The record opens with Rae and Ghost discussing the desire to leave the life of crime and their hope for a better future for themselves and their kids but then it quickly descends into the dark depths of their reality as the first song is a grim account of a day in the life of kingpins for whom coke and dollar bills are the means to fly riches. The next joint begins with a long sniff which then leads into Raekwon delivering slang wizardry on “Knowledge God”, showcasing why he’s considered the slickest of the Clan. What follows is the back and forth brilliance of “Criminology” as well as more verbal gymnastics on the street anthem “Incarcerated Scarfaces”.

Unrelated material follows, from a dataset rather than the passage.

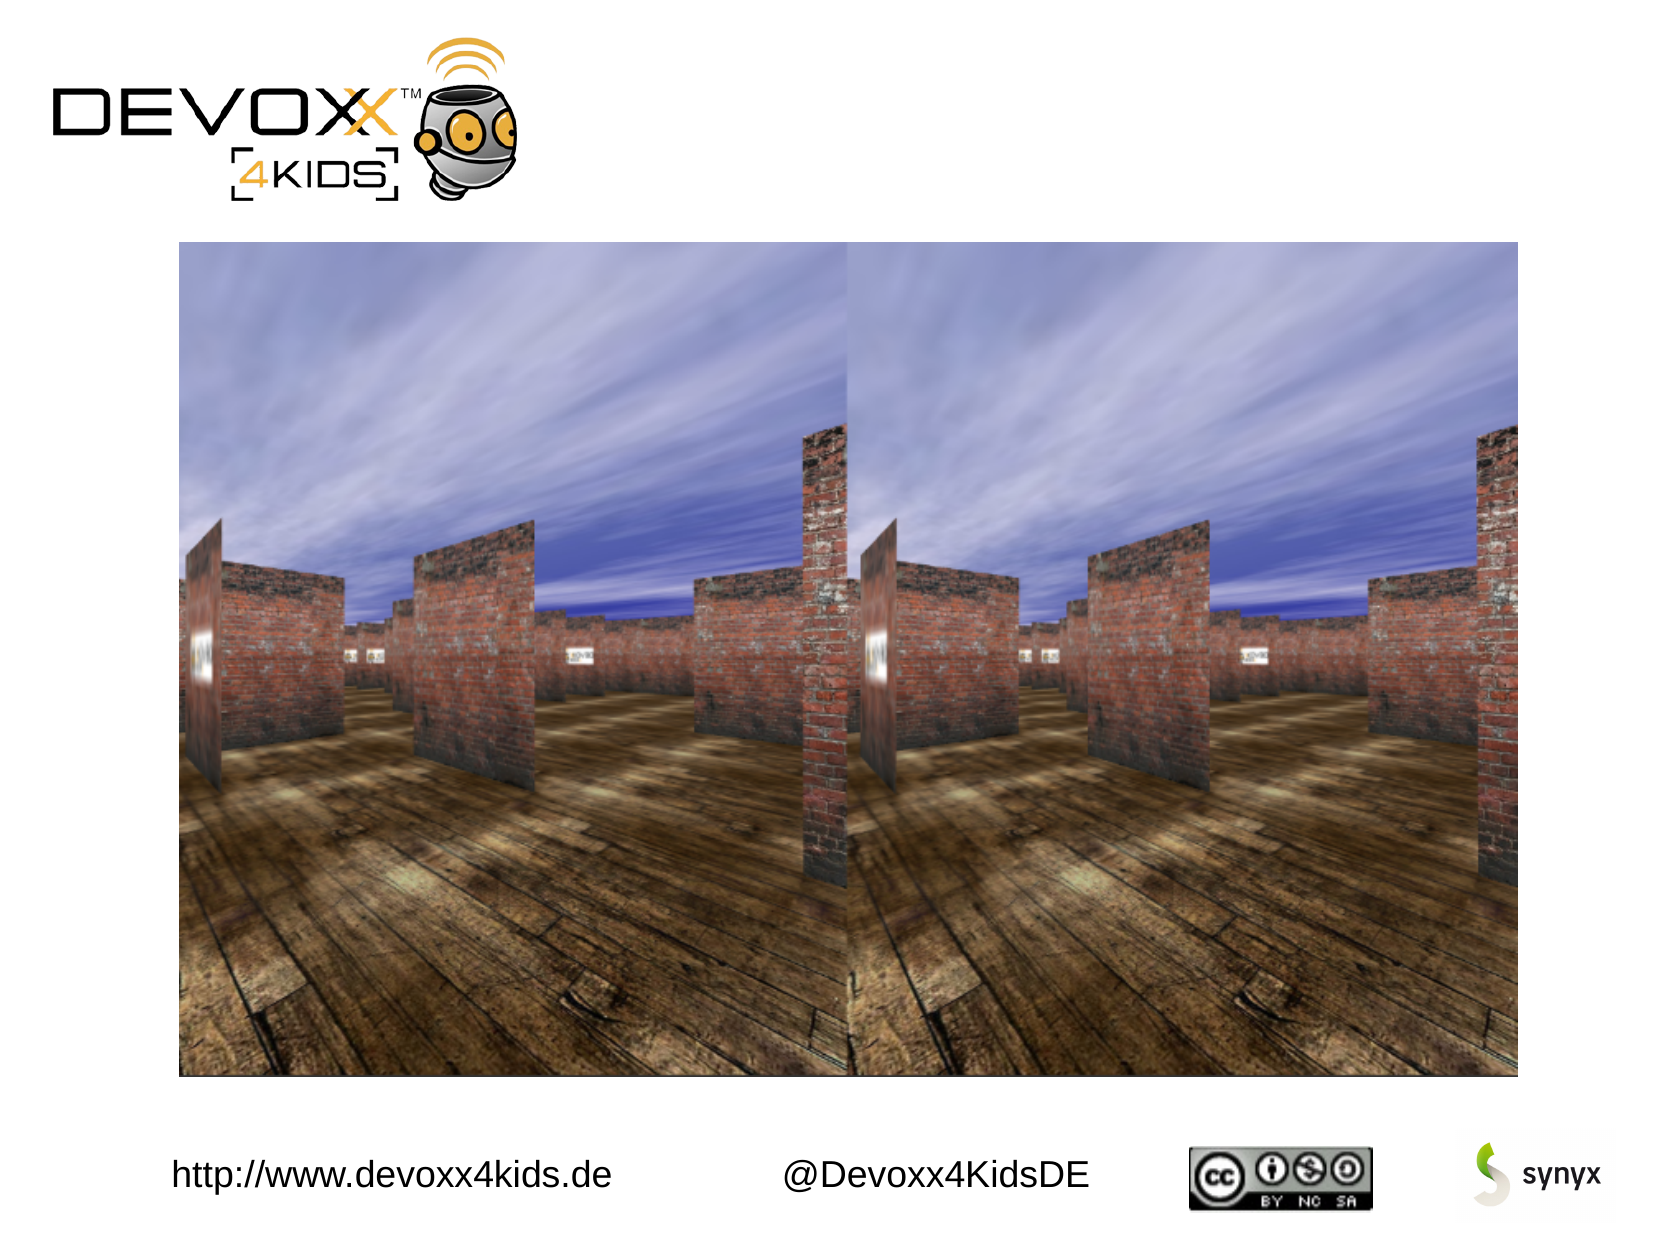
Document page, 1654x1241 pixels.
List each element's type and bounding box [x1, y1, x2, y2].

The highlight of the album (which says a lot considering many call this album flawless) is the trifecta of “Ice Water”, “Glaciers of Ice” and “Verbal Intercourse”. The first song is slow and haunting and it introduces us to the proverbial 6th man (really 10th man) of the crew, Cappadonna, who would go on to deliver one of the most iconic verses of all time on Ghostface’s solo album the following year but who delivers a fiery introduction here, while the second track is a frantic marathon with Rae, Ghost and fellow Wu-member Masta Killa flipping bars over the hype beat. The trilogy closes with the first non-Wu feature on a record and who better than for it to be than a lyrical assassin himself, Nas, who bodies the opening verse of “Verbal Intercourse” leaving Rae and Ghost to try their best to clean up the slaughter that the Nasty one left for them.
There are two posse cuts, “Wu-Gambinos” and “Guillotine [Swords]”, the former having more generals but the latter being the better track as everyone delivers razor-sharp verses over the simplistic yet fury filled RZA beat. Deck sets it off with his signature style of opening tracks with greatness while Ghost brings the energy up even more, allowing Raekwon to come in and drop multiple gems, then GZA closes it out with a short yet wisdom filled verse in his calm inviting tone.
There’s a reason this album is cited by rappers from every region, every style and every generation as it has had a profound impact on the game. While many say it birthed the coke rap genre, it’s also the reason why so many rappers drop Goodfellas and Godfather references in their songs as well as come up with multiple aliases for themselves. It also gave us the idea of the concept album as it was the first album that really told a story through the music, something that we still hear today through such artists as Kendrick Lamar on his brilliant Good Kid, M.A.A.D. City as well as Jay-Z’s American Gangster and Masta Ace’s highly underrated A Long Hot Summer. With the slickness of a mob boss draped in the grimy sounds of RZA’s rich yet raw production, Only Built 4 Cuban Linx… is a cinematic masterpiece that allows its co-stars Raekwon and Ghostface Killah to shine brightly through the glistening white of a kilo of pure cocaine.